### DATA SECTION
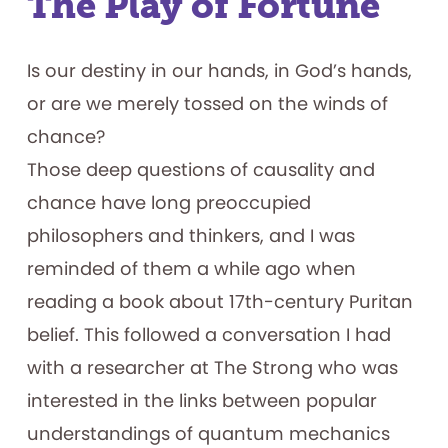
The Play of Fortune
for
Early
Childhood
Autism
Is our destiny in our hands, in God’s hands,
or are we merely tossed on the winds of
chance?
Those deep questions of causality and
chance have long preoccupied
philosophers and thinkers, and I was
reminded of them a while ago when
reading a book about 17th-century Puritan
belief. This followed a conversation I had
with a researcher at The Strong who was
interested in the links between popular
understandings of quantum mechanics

### REQUIRED ACTION
Please print the text of the listing above line for line, word for word, leaving out the pictures.

### EXERCISE OUTPUT
The Play of Fortune
for
Early
Childhood
Autism
Is our destiny in our hands, in God’s hands,
or are we merely tossed on the winds of
chance?
Those deep questions of causality and
chance have long preoccupied
philosophers and thinkers, and I was
reminded of them a while ago when
reading a book about 17th-century Puritan
belief. This followed a conversation I had
with a researcher at The Strong who was
interested in the links between popular
understandings of quantum mechanics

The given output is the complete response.